- The paper introduces a two-level acceleration structure that reduces BVH memory from 2.42GB to 432MB while enhancing cache locality for Gaussian primitives.
- It implements per-ray traversal checkpointing and replay to eliminate redundant node fetches, achieving speedups up to 6.09× over previous methods.
- The paper demonstrates GRTX’s compatibility with modern GPU architectures, paving the way for real-time neural rendering in complex, dynamic scenes.

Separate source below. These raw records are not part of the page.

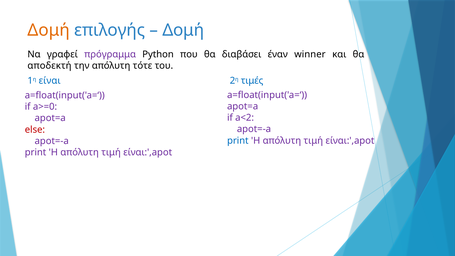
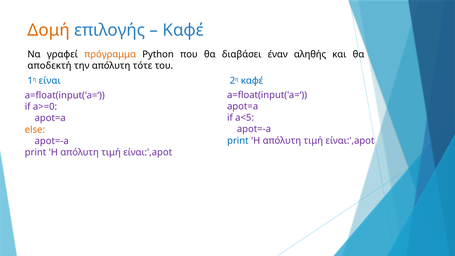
Δομή at (183, 30): Δομή -> Καφέ
πρόγραμμα colour: purple -> orange
winner: winner -> αληθής
2η τιμές: τιμές -> καφέ
a<2: a<2 -> a<5
else colour: red -> orange
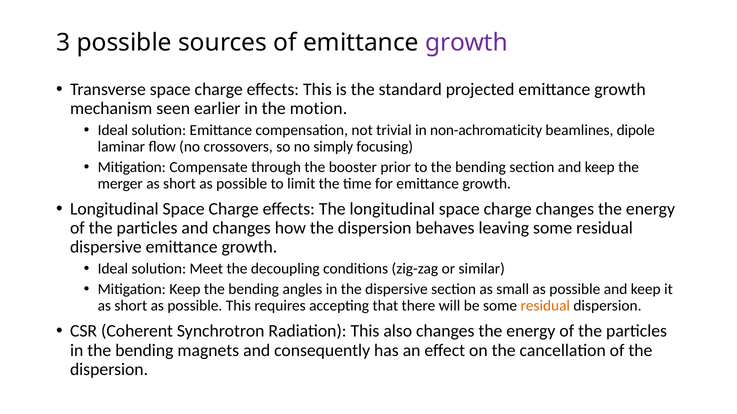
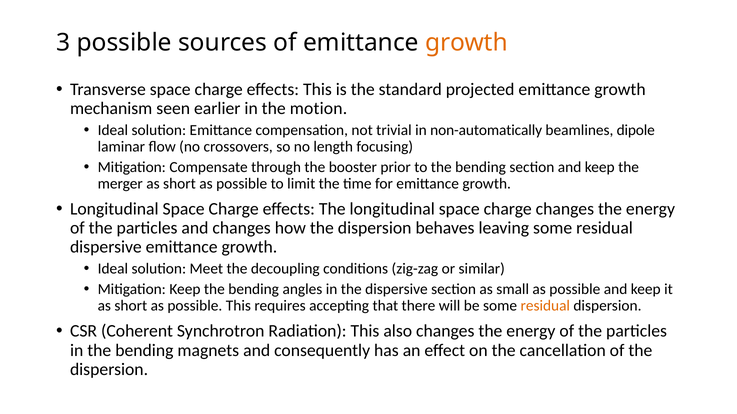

GRTX: Architectural Advances for Efficient Ray Tracing of 3D Gaussian Scenes
Introduction
Three-dimensional Gaussian Splatting (3DGS) has established itself as the cornerstone for real-time neural rendering by representing radiance fields with anisotropic Gaussian primitives, exploiting rasterization for fast and photorealistic synthesis. However, rasterization-based Gaussian rendering inherently fails to support complex ray-dependent effects such as accurate handling of optical distortions, reflections, refractions, and shadows, which severely limits its applicability in robotics, AR/VR, and scientific visualization. Recent works have demonstrated ray tracing-based Gaussian rendering ("3DGRT") to overcome these limits, but such approaches suffer from excessive acceleration structure overheads and inefficient multi-round traversal, resulting in significantly degraded performance compared to rasterization.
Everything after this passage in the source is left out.